Why does this haskell code not terminate

Question

import Control.Monad.State.Lazy

type Queue a = [a]

push :: a -> State (Queue a) ()
push x = state (\xs -> ((),xs++[x]))

pop :: State (Queue a) a
pop = state (\(x:xs) -> (x,xs))

queueManip :: State (Queue Int) Int
queueManip =
  do
    mapM_ push [1..]
    a <- pop
    return a

main :: IO()
main = do
  let (a,_) = runState queueManip []
  print a

Shouldn't the mapM_ be lazy ? Besides for implementing a queue shouldn't the complexity be O(1)?

Because the append (++) itself is lazy ...

Answer 1

Note that do mapM_ push [1..3]; something is the same as:

do push 1; push 2; push 3; something

so that should explain why

do mapM_ push [1..]; something

never gets around to executing something.

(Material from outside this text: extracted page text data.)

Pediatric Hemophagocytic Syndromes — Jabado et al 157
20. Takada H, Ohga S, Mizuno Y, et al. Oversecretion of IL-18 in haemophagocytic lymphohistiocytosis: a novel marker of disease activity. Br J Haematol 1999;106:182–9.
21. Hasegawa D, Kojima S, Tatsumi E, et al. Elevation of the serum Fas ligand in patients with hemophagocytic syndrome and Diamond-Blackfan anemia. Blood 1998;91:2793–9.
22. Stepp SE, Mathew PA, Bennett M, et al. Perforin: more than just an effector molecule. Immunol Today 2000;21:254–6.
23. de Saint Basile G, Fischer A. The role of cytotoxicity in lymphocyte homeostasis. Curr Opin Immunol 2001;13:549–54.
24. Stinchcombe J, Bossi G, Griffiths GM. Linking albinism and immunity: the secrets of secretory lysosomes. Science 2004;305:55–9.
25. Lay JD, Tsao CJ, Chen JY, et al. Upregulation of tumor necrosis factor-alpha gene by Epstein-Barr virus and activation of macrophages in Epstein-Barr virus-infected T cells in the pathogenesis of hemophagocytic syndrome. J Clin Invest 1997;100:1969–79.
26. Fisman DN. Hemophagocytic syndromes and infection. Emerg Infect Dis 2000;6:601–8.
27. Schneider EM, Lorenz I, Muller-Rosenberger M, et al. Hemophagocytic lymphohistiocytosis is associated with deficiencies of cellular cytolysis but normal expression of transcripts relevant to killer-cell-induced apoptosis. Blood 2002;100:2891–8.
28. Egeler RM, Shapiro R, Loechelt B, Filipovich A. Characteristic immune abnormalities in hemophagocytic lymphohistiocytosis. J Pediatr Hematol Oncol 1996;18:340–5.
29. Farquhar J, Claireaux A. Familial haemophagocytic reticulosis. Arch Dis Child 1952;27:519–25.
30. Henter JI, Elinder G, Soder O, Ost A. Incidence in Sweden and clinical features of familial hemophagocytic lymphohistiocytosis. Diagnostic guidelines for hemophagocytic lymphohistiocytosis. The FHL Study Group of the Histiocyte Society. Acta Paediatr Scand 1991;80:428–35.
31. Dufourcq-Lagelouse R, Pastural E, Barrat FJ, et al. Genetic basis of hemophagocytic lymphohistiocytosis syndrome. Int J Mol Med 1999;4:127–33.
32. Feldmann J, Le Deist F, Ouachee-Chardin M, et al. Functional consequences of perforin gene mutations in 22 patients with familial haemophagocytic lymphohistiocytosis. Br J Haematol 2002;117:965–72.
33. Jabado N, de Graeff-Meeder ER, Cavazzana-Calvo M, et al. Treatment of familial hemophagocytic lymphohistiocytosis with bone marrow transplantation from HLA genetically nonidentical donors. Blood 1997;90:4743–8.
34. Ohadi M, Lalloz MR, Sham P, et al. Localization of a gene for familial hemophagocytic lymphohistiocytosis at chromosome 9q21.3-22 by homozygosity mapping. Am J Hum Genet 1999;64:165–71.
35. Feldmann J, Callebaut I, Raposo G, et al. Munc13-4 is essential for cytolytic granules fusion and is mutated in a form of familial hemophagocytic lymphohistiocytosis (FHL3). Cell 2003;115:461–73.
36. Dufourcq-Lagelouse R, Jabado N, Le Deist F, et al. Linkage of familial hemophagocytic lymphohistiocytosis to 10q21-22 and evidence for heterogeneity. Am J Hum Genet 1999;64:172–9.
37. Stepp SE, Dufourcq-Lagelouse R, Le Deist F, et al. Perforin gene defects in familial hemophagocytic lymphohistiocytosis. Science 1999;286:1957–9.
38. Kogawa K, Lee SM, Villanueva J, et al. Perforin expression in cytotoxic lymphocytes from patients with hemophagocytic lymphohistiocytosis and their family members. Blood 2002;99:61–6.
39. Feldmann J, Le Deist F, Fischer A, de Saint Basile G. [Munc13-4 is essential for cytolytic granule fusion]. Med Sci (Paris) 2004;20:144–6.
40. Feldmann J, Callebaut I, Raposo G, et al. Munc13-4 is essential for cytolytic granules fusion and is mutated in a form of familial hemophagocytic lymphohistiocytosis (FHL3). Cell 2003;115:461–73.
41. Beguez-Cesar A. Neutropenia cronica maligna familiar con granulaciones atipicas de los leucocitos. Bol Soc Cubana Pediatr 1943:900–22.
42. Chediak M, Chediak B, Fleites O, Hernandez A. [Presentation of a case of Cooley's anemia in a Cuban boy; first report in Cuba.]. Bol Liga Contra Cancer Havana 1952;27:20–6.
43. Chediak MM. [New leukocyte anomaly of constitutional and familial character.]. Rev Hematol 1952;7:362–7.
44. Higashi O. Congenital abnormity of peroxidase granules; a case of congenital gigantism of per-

If you look at the definition of the State monad:

type State s a = s -> (a, s)

instance Monad (State s) where
  return a = \s -> (a,s)
  m >>= g = wpAB
    where
      wpAB = \s1 -> let (v2, s2) = m s1
                        (v3, s3) = g v2 s2
                    in (v3, s3)

-- (newtypes and such have been removed to declutter the code)

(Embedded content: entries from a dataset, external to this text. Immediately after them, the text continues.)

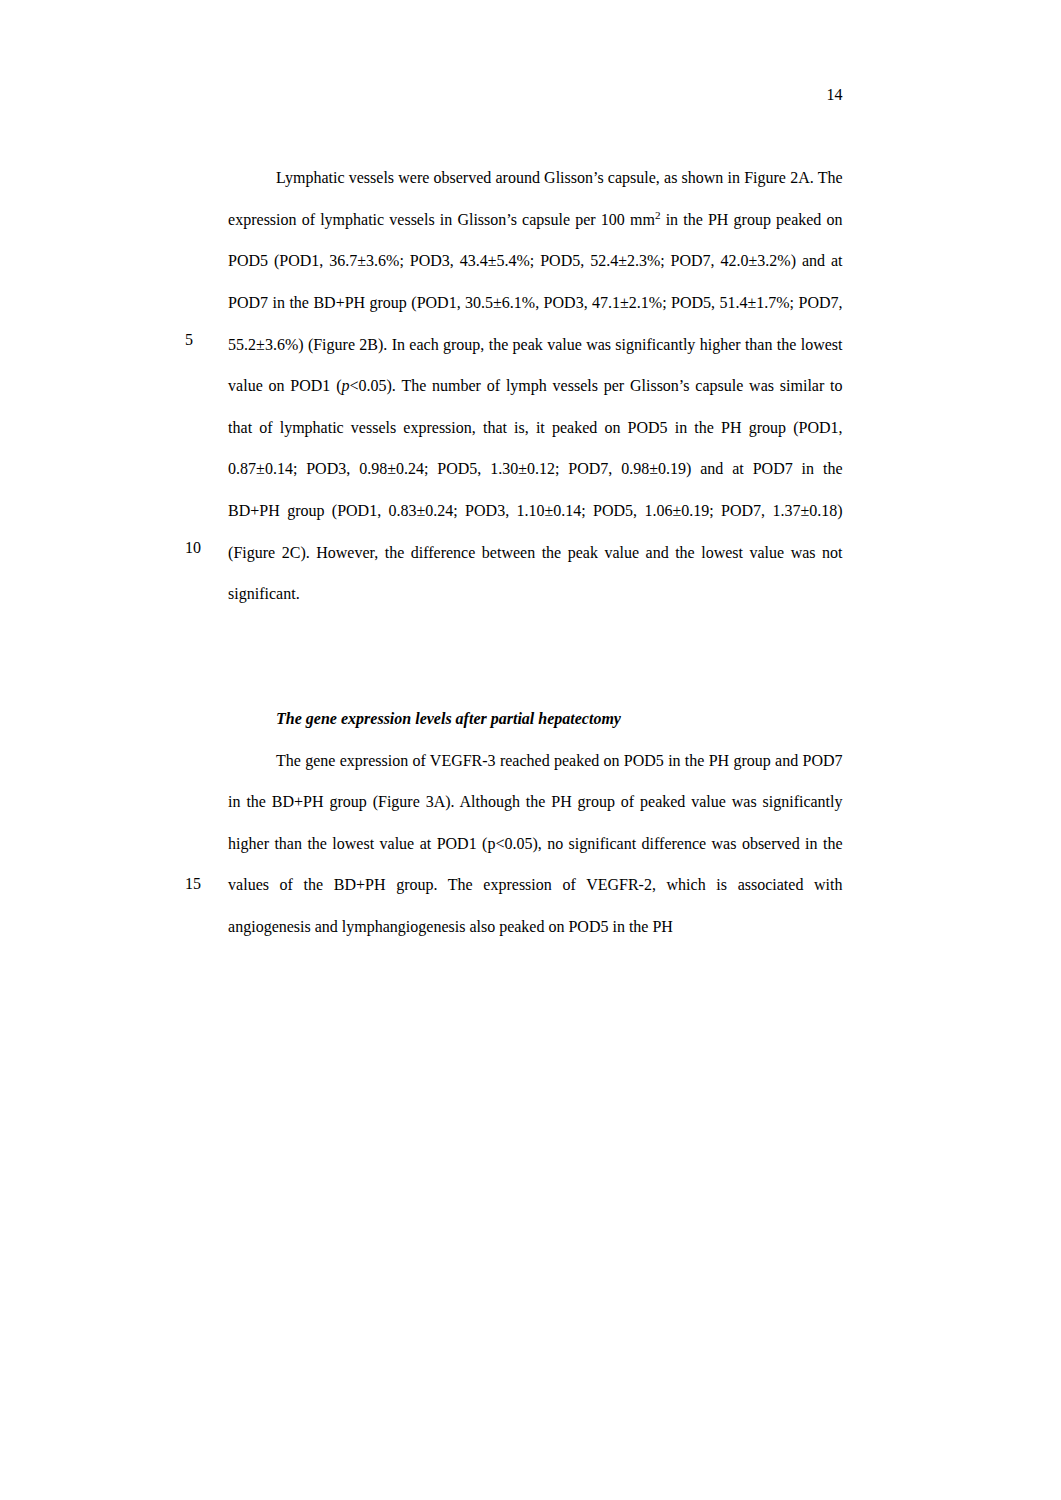14
Lymphatic vessels were observed around Glisson’s capsule, as shown in Figure 2A. The expression of lymphatic vessels in Glisson’s capsule per 100 mm2 in the PH group peaked on POD5 (POD1, 36.7±3.6%; POD3, 43.4±5.4%; POD5, 52.4±2.3%; POD7, 42.0±3.2%) and at POD7 in the BD+PH group (POD1, 30.5±6.1%, POD3, 47.1±2.1%; POD5, 51.4±1.7%; POD7, 55.2±3.6%) (Figure 2B). In each group, the peak value was significantly higher than the lowest value on POD1 (p<0.05). The number of lymph vessels per Glisson’s capsule was similar to that of lymphatic vessels expression, that is, it peaked on POD5 in the PH group (POD1, 0.87±0.14; POD3, 0.98±0.24; POD5, 1.30±0.12; POD7, 0.98±0.19) and at POD7 in the BD+PH group (POD1, 0.83±0.24; POD3, 1.10±0.14; POD5, 1.06±0.19; POD7, 1.37±0.18) (Figure 2C). However, the difference between the peak value and the lowest value was not significant.
The gene expression levels after partial hepatectomy
The gene expression of VEGFR-3 reached peaked on POD5 in the PH group and POD7 in the BD+PH group (Figure 3A). Although the PH group of peaked value was significantly higher than the lowest value at POD1 (p<0.05), no significant difference was observed in the values of the BD+PH group. The expression of VEGFR-2, which is associated with angiogenesis and lymphangiogenesis also peaked on POD5 in the PH
5
10
15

you see that the value of m >>= g always depends on g. Contrast that with the definition of Maybe monad:

instance Monad Maybe where
    return x = Just x
    (>>=) m g = case m of
                  Nothing -> Nothing
                  Just x  -> g x

where m >>= g can be independent of g which explains how the Maybe monad can short-circuit a do-chain.

Answer 2

What if I'm evil and use

push' :: Int -> State (Queue Int) ()
push' 1052602983 = state $ \_ -> ((), []) -- "Muarhar!"
push' x = state $ \xs -> ((),xs++[x])

Then mapM push' [1..] should clearly render the state as [1052602983, 1052602984 ..]. It would be wrong for pop to yield 1. But mapM can't possibly know this, without first evaluating a billion other numbers. Actually pushing them to the state is irrelevant here, and it also doesn't matter that push could be completely lazy: mapM at least has to give it a chance to check any given number, before handing on the monadic program flow.